Destino dos restos mortais de Savimbi em discussão entre PR e líder da UNITA

O líder da UNITA é hoje recebido pelo Presidente angolano, em Luanda, depois de uma carta com caráter de urgência que enviou na quarta-feira destinada a pedir a resolução da questão do funeral de Jonas Savimbi, disse fonte oficial.Fonte da União Nacional para a Independência Total de Angola (UNITA), que solicitou o anonimato, disse à agência Lusa que o encontro entre Isaías Samakuva e João Lourenço terá lugar esta tarde, sem a presença da imprensa.
Isaías Samakuva, que se encontrava na província do Huambo, deslocou-se hoje a Luanda para ser recebido pelo chefe de Estado angolano, supondo-se que a audiência seja em reação à carta enviada, segundo a mesma fonte.
O conteúdo da carta enviada ao Presidente angolano não foi revelado, mas fonte oficial da UNITA disse à Lusa, no Huambo, que está ligada aos últimos acontecimentos relacionados com a cerimónia das exéquias fúnebres do líder fundador da UNITA, cujo impasse se mantém.
A partir do Andulo, onde o Governo depositou os restos mortais de Savimbi numa unidade militar, vários dirigentes da UNITA garantiram hoje à Lusa que o corpo ainda não foi entregue à família e ao partido, tendo indicado que mais pormenores só ao fim da tarde, sem confirmarem, porém, a ida de Samakuva a Luanda.
O impasse começou na terça-feira com o processo de entrega dos restos mortais de Jonas Savimbi, morto em combate em 22 de fevereiro de 2002, na província do Moxico e onde foi igualmente sepultado.
De acordo com a UNITA, os restos mortais deveriam ter sido entregues no Cuíto, província do Bié, onde foi concentrada toda a delegação e participantes no ato, mas o Governo anunciou que foram deixados no município do Andulo, também no Bié, mas no norte, numa unidade militar local.
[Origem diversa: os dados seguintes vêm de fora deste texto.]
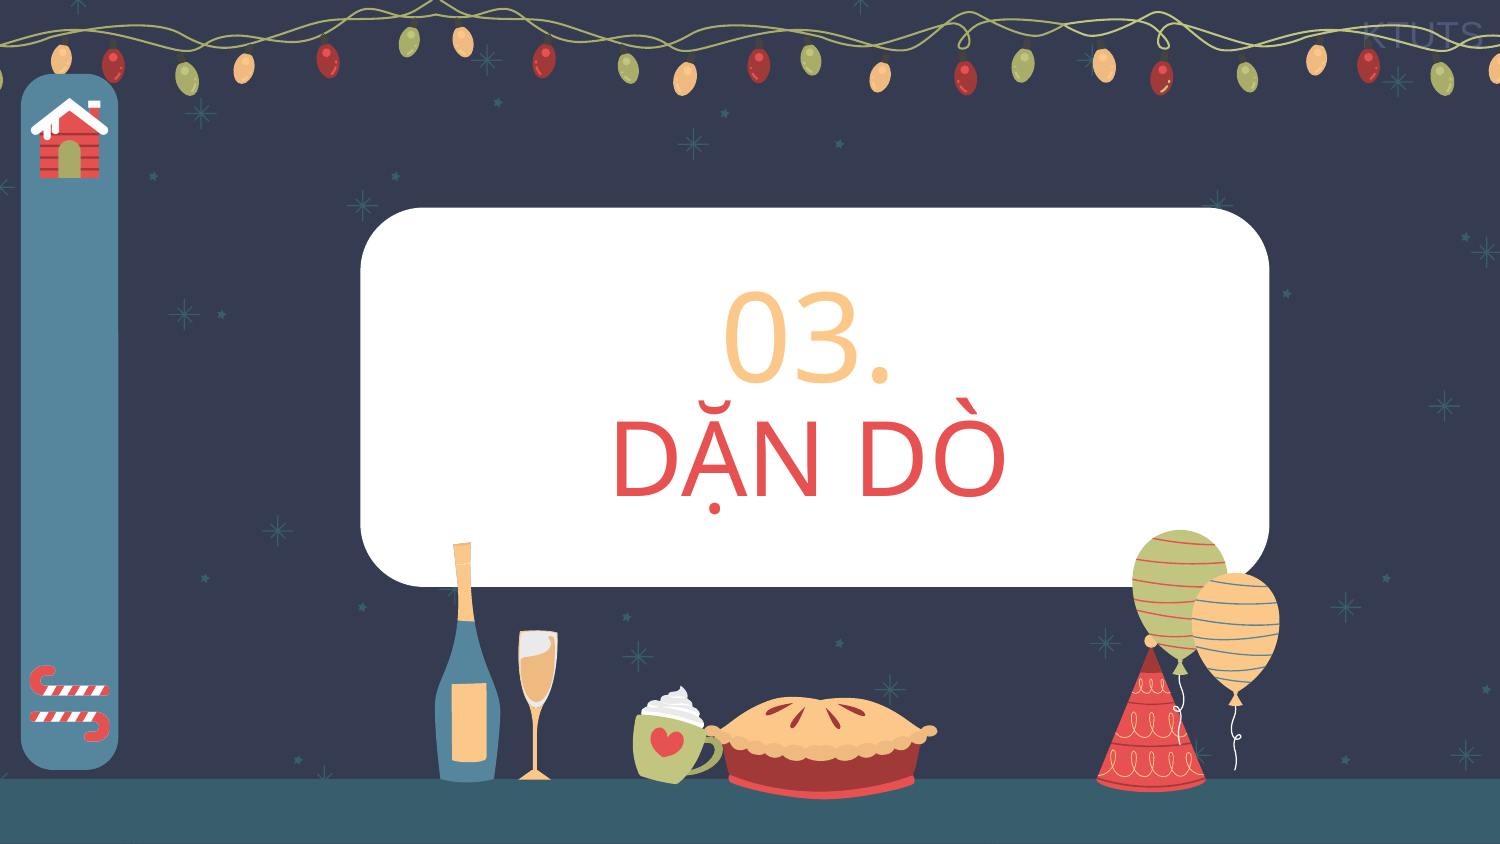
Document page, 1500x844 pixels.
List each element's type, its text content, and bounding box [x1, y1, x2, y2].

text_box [632, 685, 724, 785]
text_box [432, 542, 502, 783]
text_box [1096, 633, 1207, 793]
title DẶN DÒ [477, 390, 1141, 520]
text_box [1191, 572, 1280, 771]
text_box [360, 207, 1270, 587]
title 03. [701, 274, 917, 391]
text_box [1132, 529, 1229, 745]
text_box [517, 630, 558, 780]
picture [30, 640, 110, 767]
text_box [703, 696, 941, 800]
picture [29, 98, 110, 178]
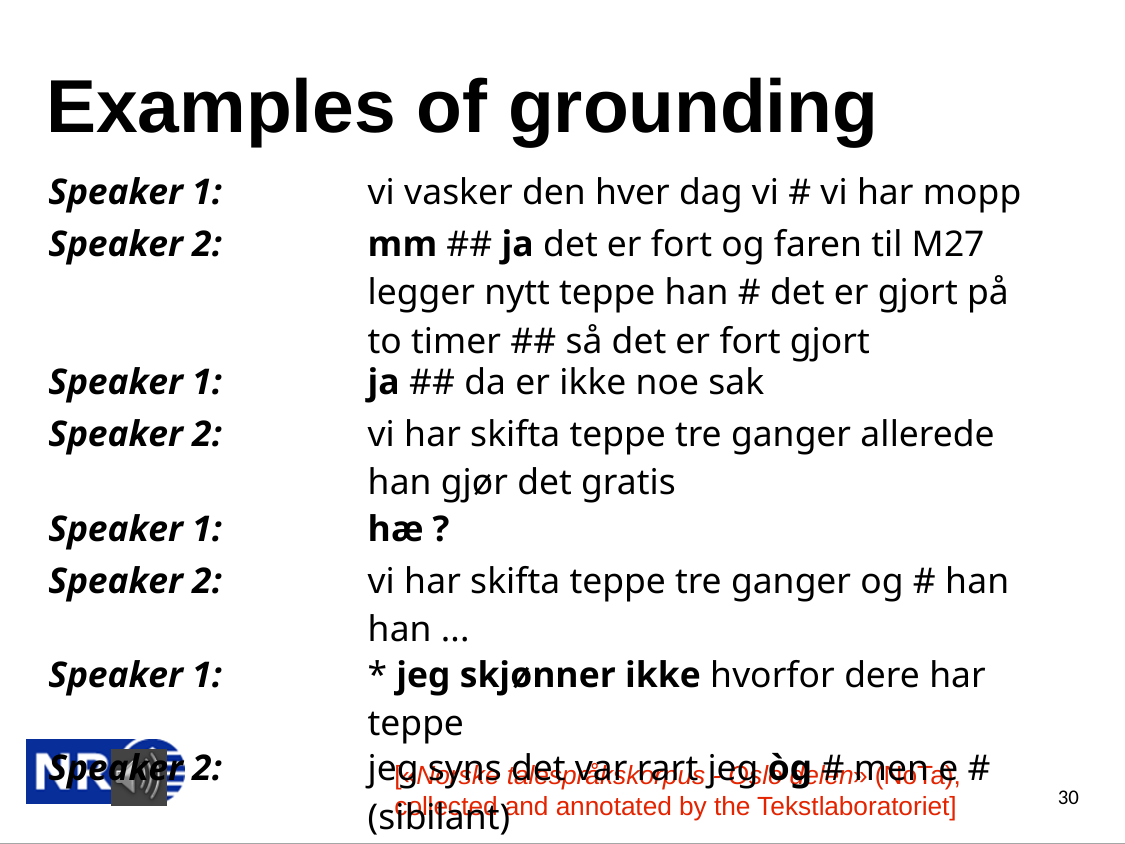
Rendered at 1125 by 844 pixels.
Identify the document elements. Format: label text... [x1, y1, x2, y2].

table_cell Speaker 1: [44, 645, 363, 739]
table_cell Speaker 2: [44, 739, 363, 832]
table_cell Speaker 1: [44, 499, 363, 551]
table_cell vi har skifta teppe tre ganger allerede han gjør det gratis [363, 404, 1047, 499]
table_cell mm ## ja det er fort og faren til M27 legger nytt teppe han # det er gjort på to timer ## så det er fort gjort [363, 214, 1047, 352]
table_cell Speaker 1: [44, 352, 363, 404]
table_cell jeg syns det var rart jeg òg # men e # (sibilant) [363, 739, 1047, 832]
table_cell ja ## da er ikke noe sak [363, 352, 1047, 404]
table_cell vi har skifta teppe tre ganger og # han han ... [363, 551, 1047, 645]
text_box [109, 748, 168, 807]
title Examples of grounding [30, 32, 1094, 157]
table_cell * jeg skjønner ikke hvorfor dere har teppe [363, 645, 1047, 739]
table_cell Speaker 2: [44, 214, 363, 352]
table_cell Speaker 2: [44, 551, 363, 645]
table_header Speaker 1: [44, 162, 363, 214]
table_cell Speaker 2: [44, 404, 363, 499]
table_cell hæ ? [363, 499, 1047, 551]
picture [26, 739, 44, 804]
text_box 30 [1047, 776, 1094, 812]
table_header vi vasker den hver dag vi # vi har mopp [363, 162, 1047, 214]
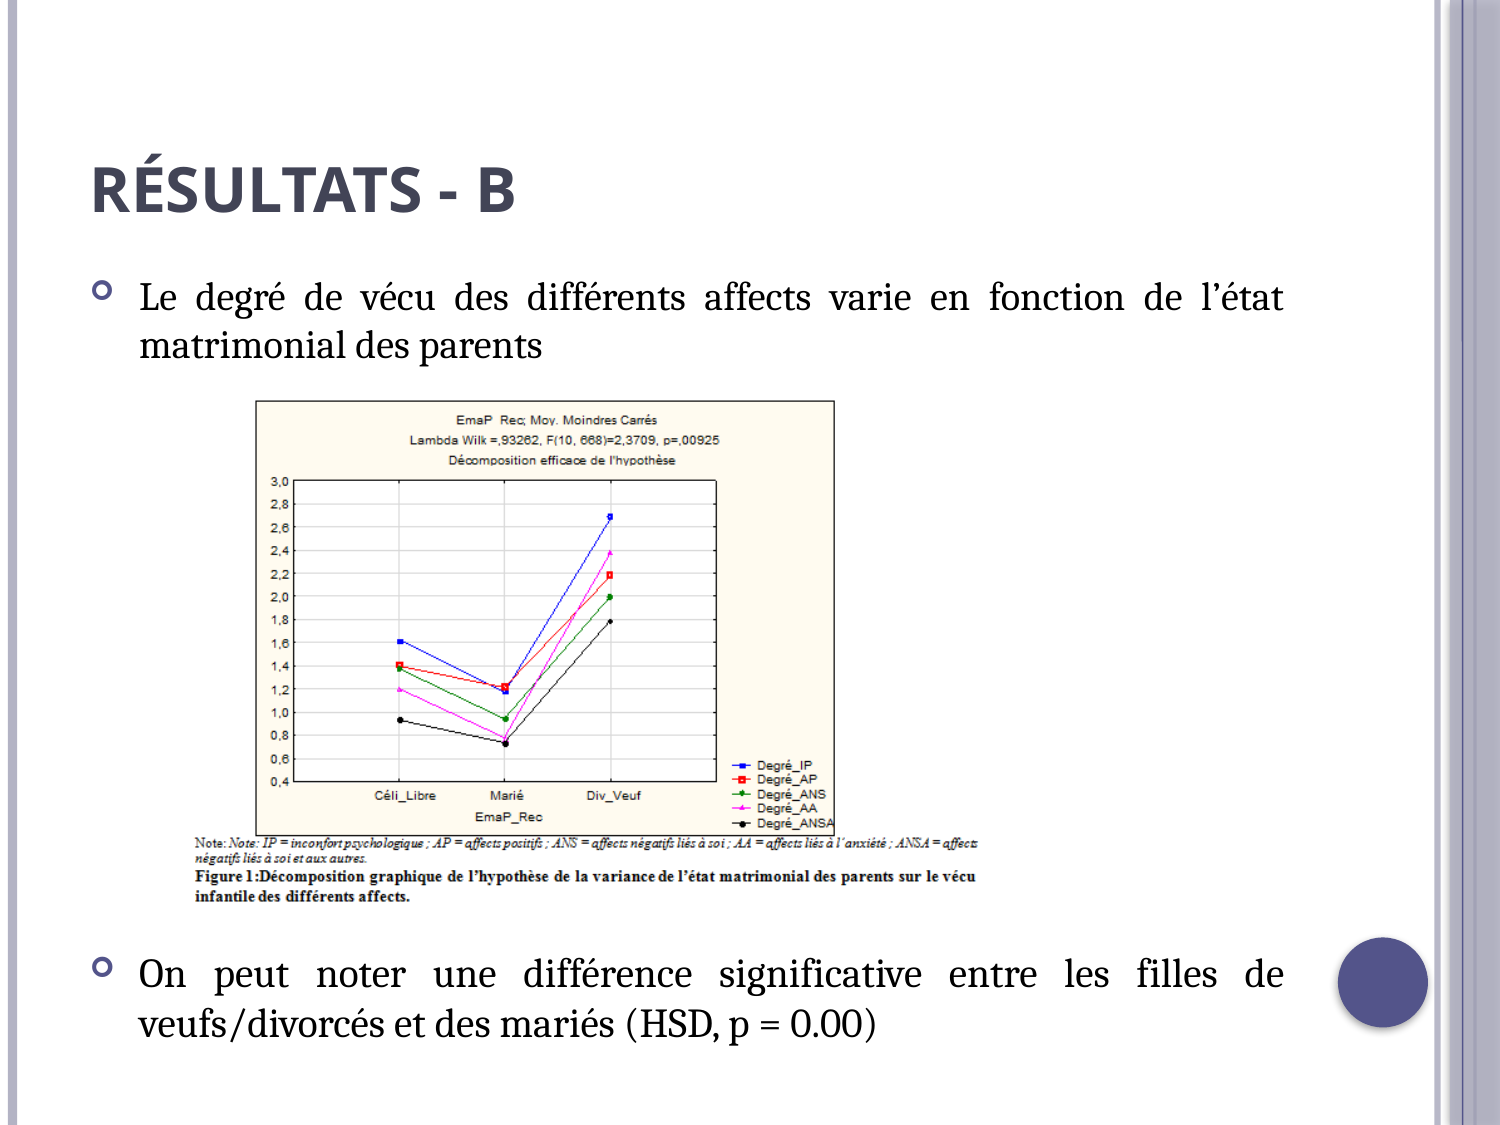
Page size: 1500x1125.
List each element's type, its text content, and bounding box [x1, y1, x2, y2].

Na ocasião, Samakuva considerou que a troca do local de entrega do corpo de Savimbi constituía “uma humilhação” para a família e para a UNITA, enquanto Pedro Sebastião, ministro de Estado e da Casa de Segurança do Presidente da República, acusou o partido de estar a querer tirar “dividendos políticos” da situação, garantindo que todos sabiam onde o Governo iria entregar os restos mortais.
No Huambo, capital da província homónima, o secretário provincial adjunto da UNITA, Américo Wongo, admitiu à Lusa que Samakuva “poderia ter seguido para Luanda”.
“Depois desta humilhação que a família biológica e partidária passa, Samakuva entendeu enviar uma carta ao Presidente de Angola PR para buscar os porquês, se o Presidente está por dentro da situação ou se alguém está a violar o que foi acordado”, afirmou Américo Wongo.